Early View Of Upcoming Summer
Although still relatively early in the booking season, summer demonstrates continued strength and growth. As of January 31, aggregated occupancy for the six months from May through October is up 48.5 percent compared to Summer 2021. On-the-books ADR is up 8.2 percent, and the combination of increased occupancy and a boost in daily rates is garnering a 60.6 percent year-over-year revenue gain. The perspective changes somewhat when compared to two years ago at this time, with occupancy up only 1.6 percent compared to Summer 2020. But ADR compensates for the softness in occupancy with a 29.6 percent increase compared to the pre-pandemic summer. The result is an early but optimistic gain of 31.6 percent in the upcoming summer’s seasonal revenue.
Economic Indicators
In another reversal from the previous month, the Dow Jones Industrial Average dropped more than 1,200 points for a 3.3 percent decrease from December’s closing bell. The Omicron surge topped the headlines, but inflation hit a 40-year high during January, and uncertainty about actions by the Federal Reserve Bank on interest rate increases contributed to investor caution. However, strong earnings and decreasing Omicron cases eased some angst and led to a 1,400-point recovery near the end of the month following the 33,150-point low on January 24. That volatility is expected to persist as markets react to the first round of interest rate hikes expected in early March, persistent and growing inflation, and global tensions.
Also changing course after several months of gains, the Consumer Confidence Index (CCI) recorded its first decline since September and dropped 1.2 percent to close at 113.8 points.
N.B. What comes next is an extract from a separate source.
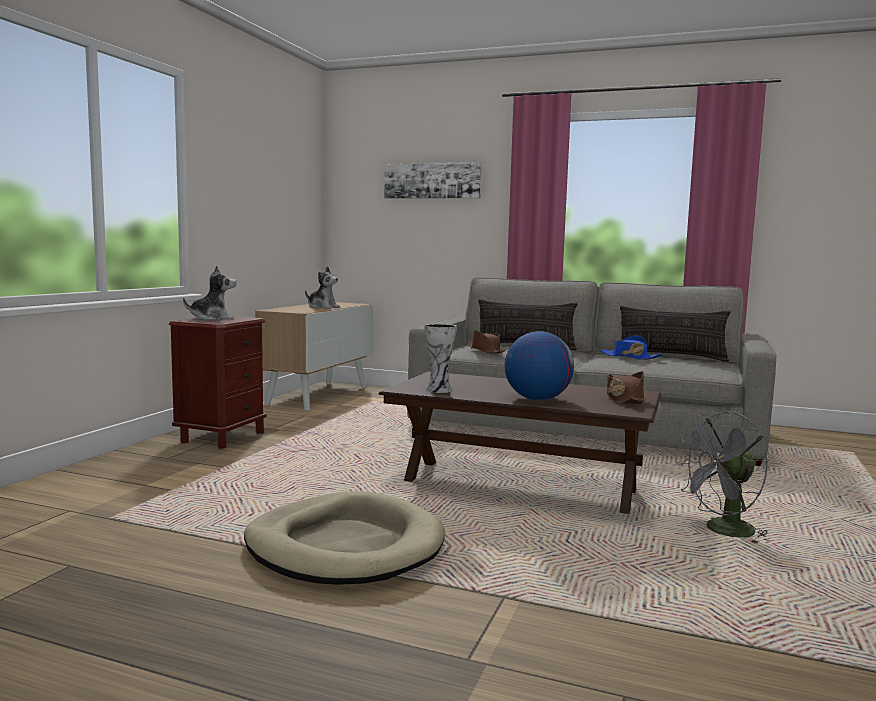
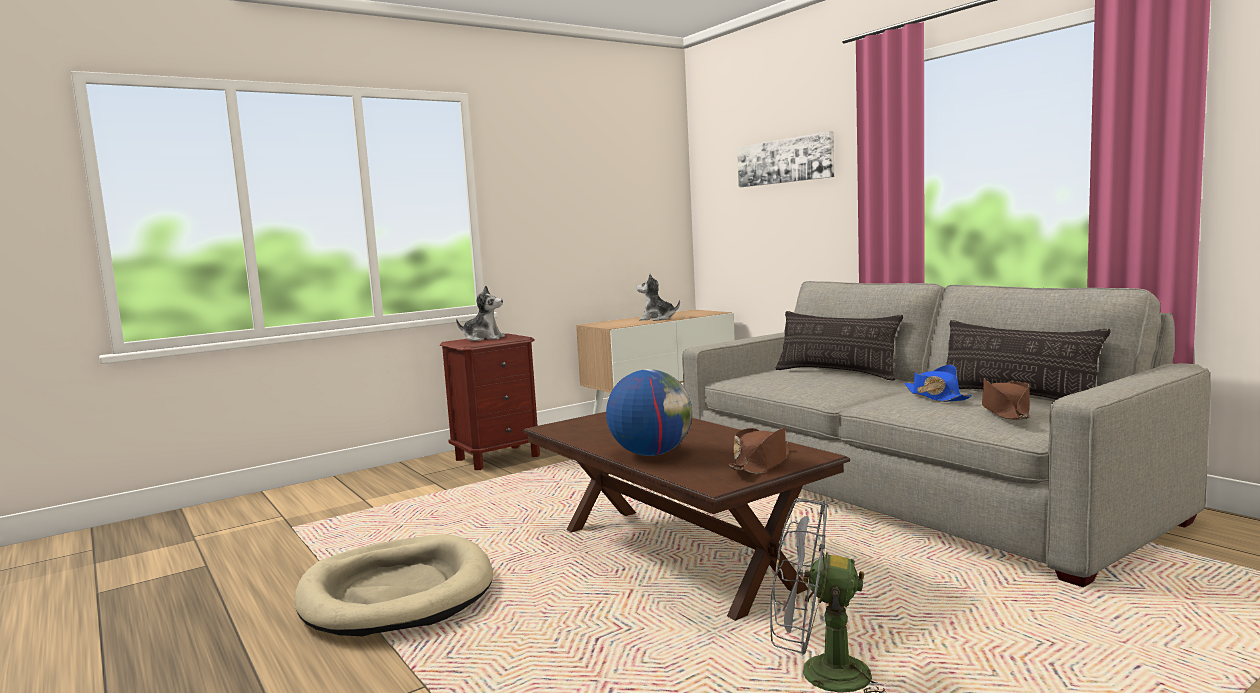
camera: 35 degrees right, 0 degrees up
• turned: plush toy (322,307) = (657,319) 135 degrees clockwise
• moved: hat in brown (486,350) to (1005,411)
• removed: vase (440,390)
Despite concerns about Omicron and inflation, consumer confidence remained relatively steady, with mountain destinations continuing to see strong demand and tolerance for high room rates.
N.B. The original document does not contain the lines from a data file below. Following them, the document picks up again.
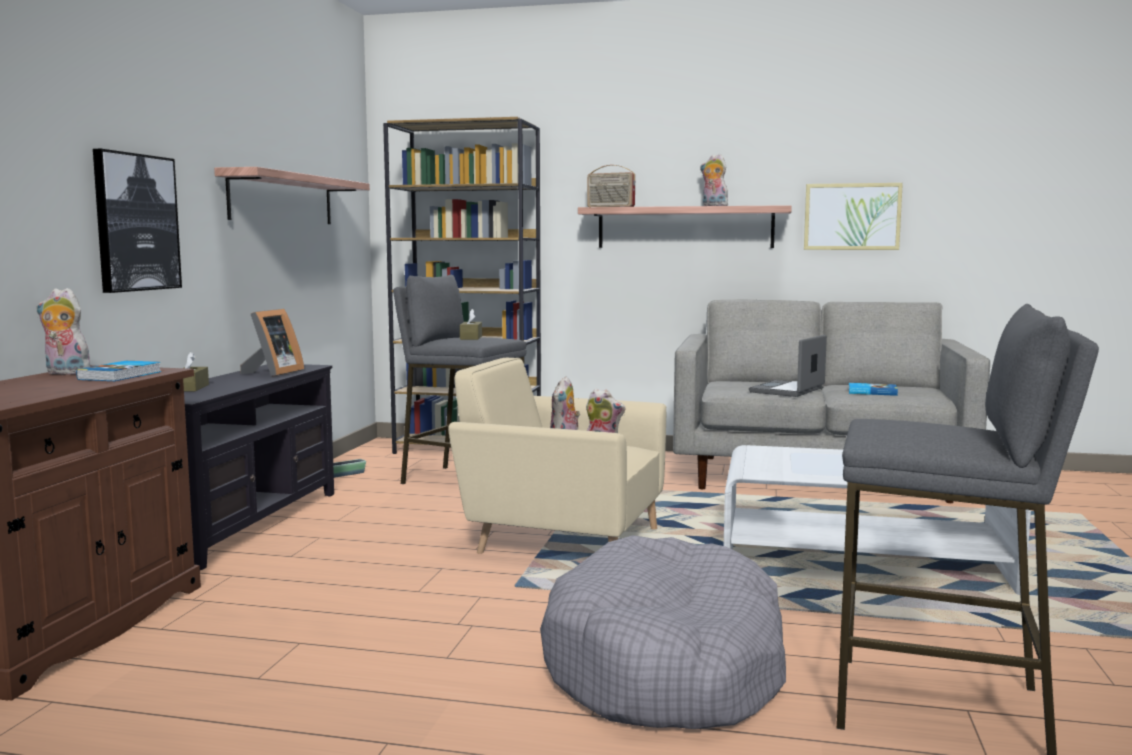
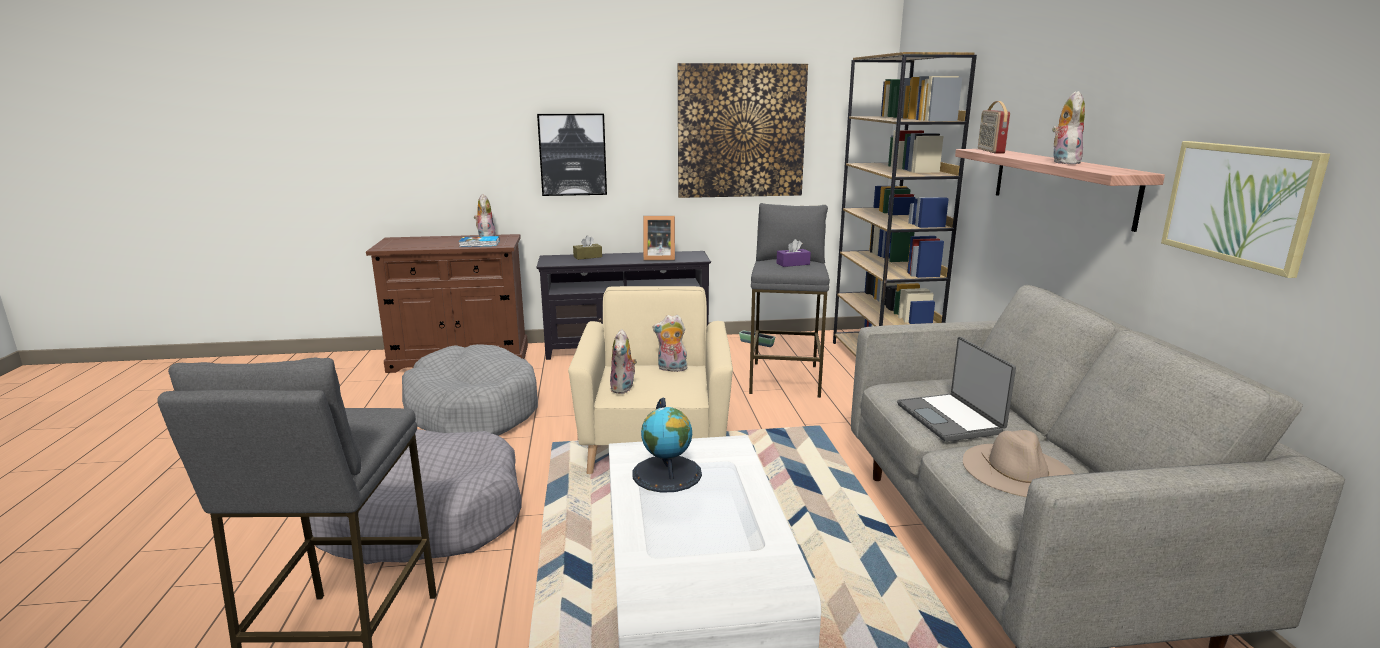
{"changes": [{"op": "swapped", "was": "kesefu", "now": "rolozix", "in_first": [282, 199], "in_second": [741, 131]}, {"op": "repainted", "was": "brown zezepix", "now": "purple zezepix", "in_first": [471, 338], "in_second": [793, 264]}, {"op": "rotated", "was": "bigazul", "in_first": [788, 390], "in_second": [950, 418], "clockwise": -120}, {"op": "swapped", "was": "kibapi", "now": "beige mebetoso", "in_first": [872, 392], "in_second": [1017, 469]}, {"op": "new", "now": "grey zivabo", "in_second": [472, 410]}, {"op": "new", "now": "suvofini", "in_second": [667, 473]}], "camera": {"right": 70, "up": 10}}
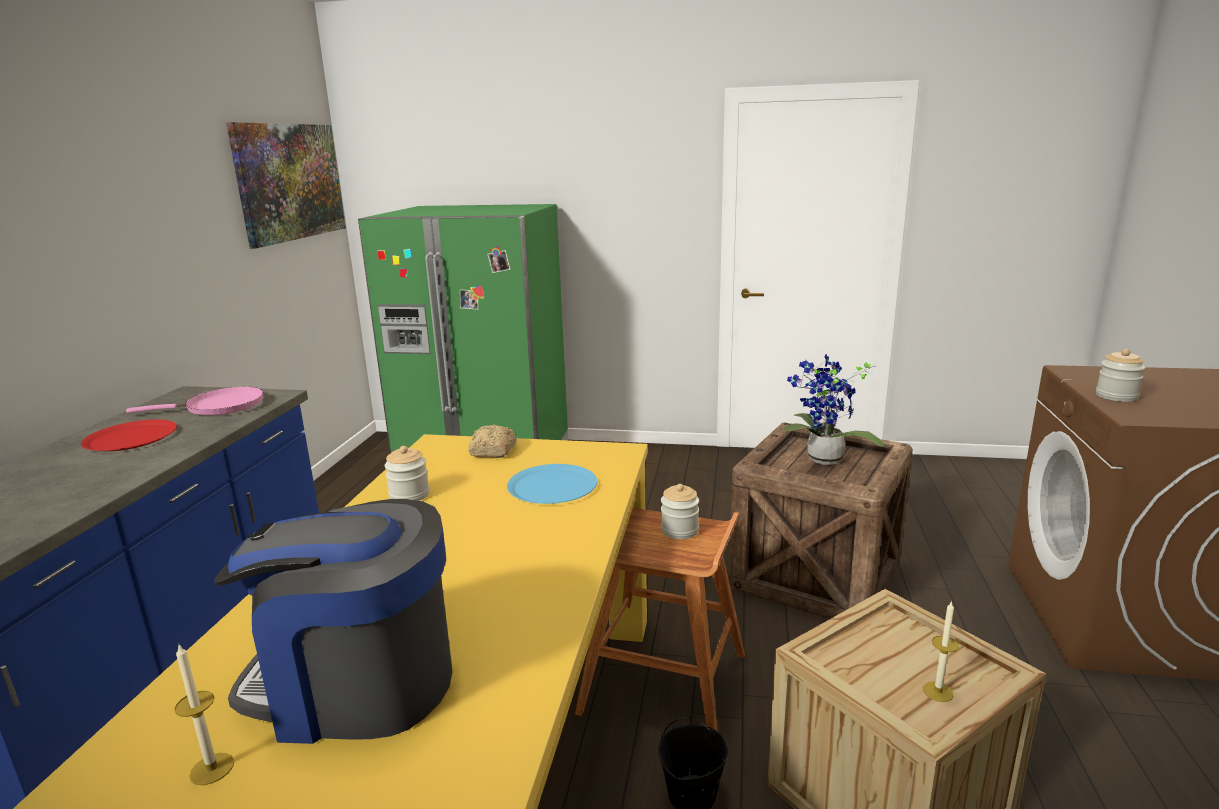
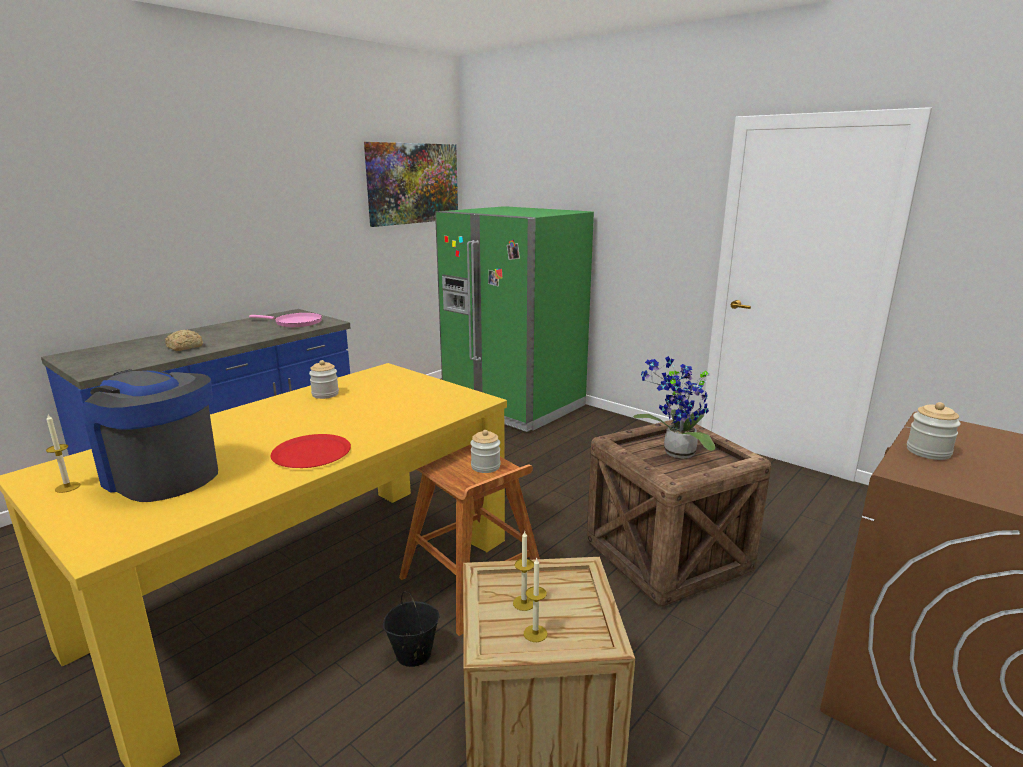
{"changes": [{"op": "shifted", "was": "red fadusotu", "in_first": [131, 437], "in_second": [311, 453]}, {"op": "shifted", "was": "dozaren", "in_first": [492, 451], "in_second": [184, 347]}, {"op": "gone", "was": "blue fadusotu", "in_first": [552, 486]}, {"op": "new", "now": "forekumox", "in_second": [524, 603]}], "camera": {"right": 30, "up": 0}}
The national unemployment rate ticked up slightly during January despite employers exceeding expectations by adding 467,000 new jobs when analysts were expecting the job market to land somewhere between a decline of 220,000 jobs to the potential of 156,000 new jobs. The Bureau of Labor Statistics also adjusted the November and December job numbers upward by a total of 750,000 jobs, making this one of the strongest jobs reports in months. The Leisure and Hospitality sector was the most active, adding 151,000 jobs but still with 1.8 million positions below pre-pandemic levels. Wages are up 5.7 percent from this time last year, offsetting rising inflation rates.
“Destinations continue to set record revenue numbers driven primarily by sustained high rates and supported by strong occupancy,” said Foley. “But the meteoric gains through Summer 2021 and this year’s early-season seem to be diminishing as November and January actual occupancy both finished below those pre-pandemic months in Winter 2019/20; this is likely due to the influence of the Omicron effect and a shift in overall demand, and something we will be watching with close attention in the next few months.”